*** Extracted material Section Begins ***
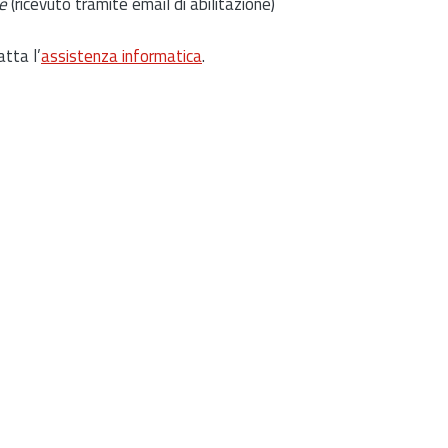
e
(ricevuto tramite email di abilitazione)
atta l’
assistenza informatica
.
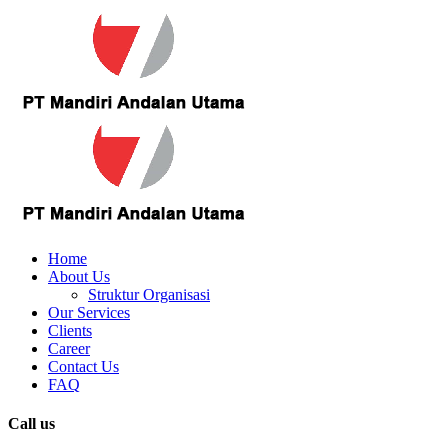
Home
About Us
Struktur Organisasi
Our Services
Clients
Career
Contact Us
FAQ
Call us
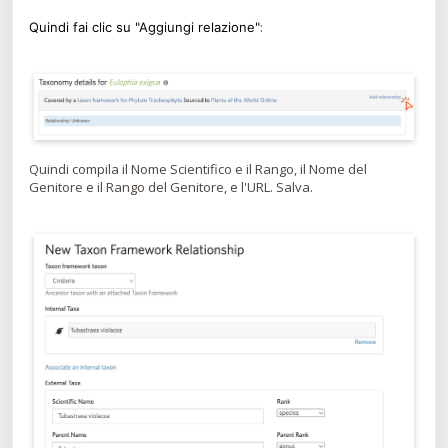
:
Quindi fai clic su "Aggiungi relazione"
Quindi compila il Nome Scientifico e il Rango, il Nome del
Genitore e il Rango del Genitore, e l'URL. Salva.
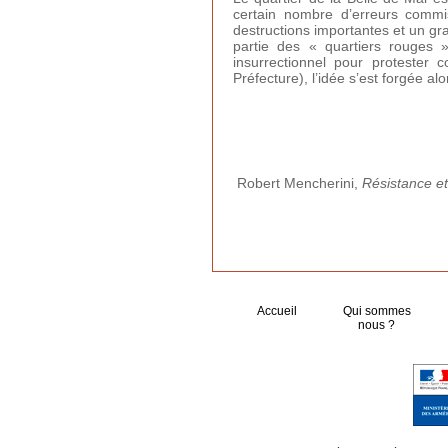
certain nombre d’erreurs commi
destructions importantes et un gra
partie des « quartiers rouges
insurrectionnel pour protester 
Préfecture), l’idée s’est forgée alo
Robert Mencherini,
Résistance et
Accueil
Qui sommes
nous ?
*** Extracted material Section Ends ***
Once you have identified the lines above that contain "Rango", copy each of them.

Response:
Quindi compila il Nome Scientifico e il Rango, il Nome del
Genitore e il Rango del Genitore, e l'URL. Salva.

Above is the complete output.